Alchemy Capital says FMCG, financials biggest beneficiaries of tax cut
Indian shares are unlikely to breach the low levels hit in the months of July and August, said Hiren Ved, director and chief investment office, Alchemy Capital Management. The two government measures—corporate tax cuts and move on privatisation—were not expected by the market, he said in an interview with CNBC-TV18.
Explaining the recent losses in the markets, Ved said, "We still have to negotiate some difficult aspects in the economy. We continue to see shocks from NBFCs and there is continuous pressure on real estate as a whole sector and to negotiate all that it will take bit of time."
According to him, the biggest benefit of tax cuts will go to largecap Nifty companies and it would largely be financials and FMCG companies among others.
“Although autos may have bottomed out, it would still take time for them to start moving. They will have to consolidate here for some time,” he said, adding that one may see pressure on margins for autos because they may have to give higher discounts to clear up the inventory. Once BS-VI comes into play and all the inventory is out of the system, margins may normalize, he said.
Alchemy Capital is a buyer of consumer companies despite valuations, he said, because of the straight tax benefit and good monsoons. So, the benefits of both this allow more space for them to go, he said.

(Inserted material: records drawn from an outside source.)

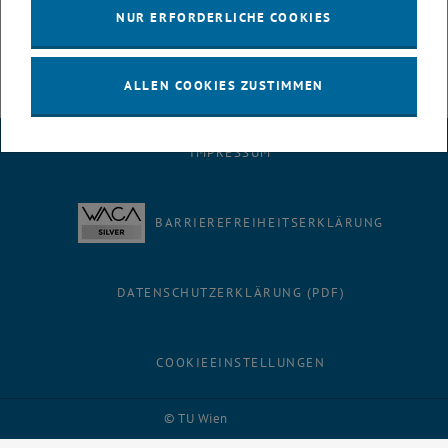
NUR ERFORDERLICHE COOKIES
ALLEN COOKIES ZUSTIMMEN
IMPRESSUM
BARRIEREFREIHEITSERKLÄRUNG
DATENSCHUTZERKLÄRUNG (PDF)
COOKIEEINSTELLUNGEN
Facebook
LinkedIn
YouTube
Instagram
Bluesky
© TU Wien
# 78384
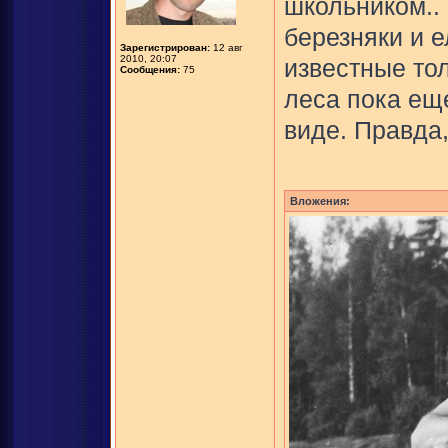
школьником..
березняки и 
Зарегистрирован:
12 авг
2010, 20:07
известные тол
Сообщения:
75
леса пока ещ
виде. Правда,
Вложения:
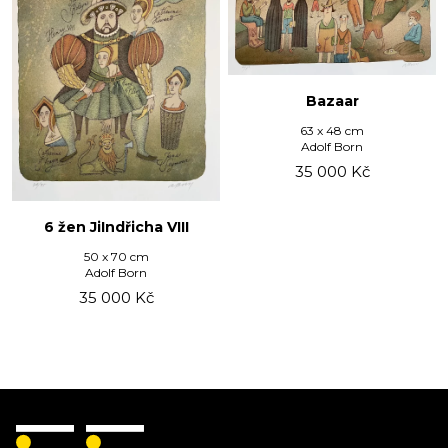
Bazaar
63 x 48 cm
Adolf Born
35 000
Kč
6 žen JiIndřicha VIII
50 x 70 cm
Adolf Born
35 000
Kč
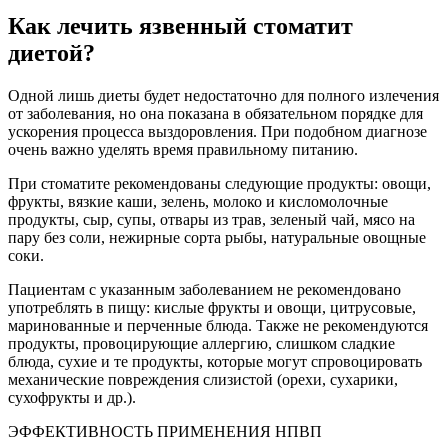
Как лечить язвенный стоматит
диетой?
Одной лишь диеты будет недостаточно для полного излечения
от заболевания, но она показана в обязательном порядке для
ускорения процесса выздоровления. При подобном диагнозе
очень важно уделять время правильному питанию.
При стоматите рекомендованы следующие продукты: овощи,
фрукты, вязкие каши, зелень, молоко и кисломолочные
продукты, сыр, супы, отвары из трав, зеленый чай, мясо на
пару без соли, нежирные сорта рыбы, натуральные овощные
соки.
Пациентам с указанным заболеванием не рекомендовано
употреблять в пищу: кислые фрукты и овощи, цитрусовые,
маринованные и перченные блюда. Также не рекомендуются
продукты, провоцирующие аллергию, слишком сладкие
блюда, сухие и те продукты, которые могут спровоцировать
механические повреждения слизистой (орехи, сухарики,
сухофрукты и др.).
ЭФФЕКТИВНОСТЬ ПРИМЕНЕНИЯ НПВП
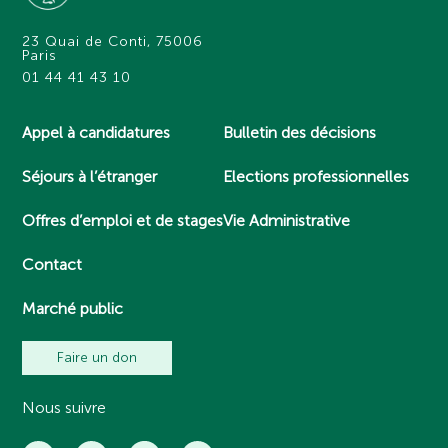
23 Quai de Conti, 75006
Paris
01 44 41 43 10
Appel à candidatures
Bulletin des décisions
Séjours à l’étranger
Elections professionnelles
Offres d’emploi et de stages
Vie Administrative
Contact
Marché public
Faire un don
Nous suivre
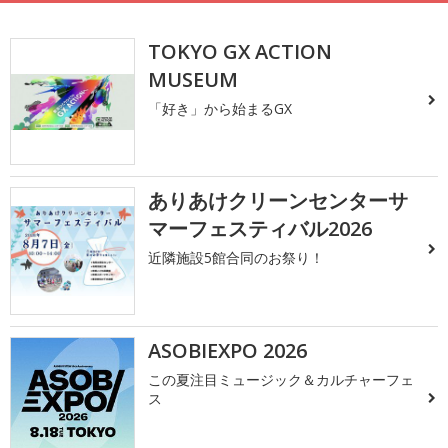
TOKYO GX ACTION
MUSEUM
「好き」から始まるGX
ありあけクリーンセンターサ
マーフェスティバル2026
近隣施設5館合同のお祭り！
ASOBIEXPO 2026
この夏注目ミュージック＆カルチャーフェ
ス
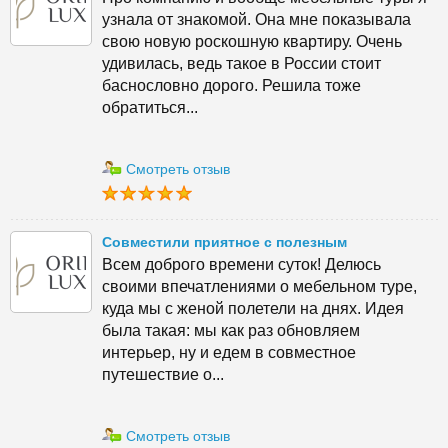
узнала от знакомой. Она мне показывала
свою новую роскошную квартиру. Очень
удивилась, ведь такое в России стоит
баснословно дорого. Решила тоже
обратиться...
Смотреть отзыв
Совместили приятное с полезным
Всем доброго времени суток! Делюсь
своими впечатлениями о мебельном туре,
куда мы с женой полетели на днях. Идея
была такая: мы как раз обновляем
интерьер, ну и едем в совместное
путешествие о...
Смотреть отзыв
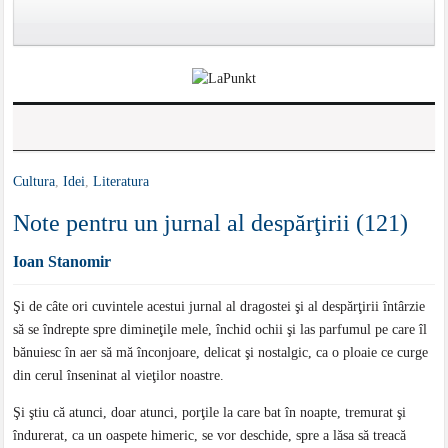
Cultura
,
Idei
,
Literatura
Note pentru un jurnal al despărţirii (121)
Ioan Stanomir
Şi de câte ori cuvintele acestui jurnal al dragostei şi al despărţirii întârzie
să se îndrepte spre dimineţile mele, închid ochii şi las parfumul pe care îl
bănuiesc în aer să mă înconjoare, delicat şi nostalgic, ca o ploaie ce curge
din cerul înseninat al vieţilor noastre.
Şi ştiu că atunci, doar atunci, porţile la care bat în noapte, tremurat şi
îndurerat, ca un oaspete himeric, se vor deschide, spre a lăsa să treacă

When asked about their approach to banks, he said there are two things that will matter in financials – one is how much of the credit quality stress is already recognized by market and two, what is your capital position.
“Only those financials who have the ability to raise capital at attractive rates and where incremental stress book is a very small part of their total book, they should be fine and the rest will struggle,” he added.
With regards to paint companies, they own Berger Paints and Asian Paints, said Ved.
Outside of private banks and consumer space, one would have to be stock specific, he said, adding that there are opportunities in spaces like services, high quality midcaps – some auto ancillaries with domestic and export leg and, liquor companies look good.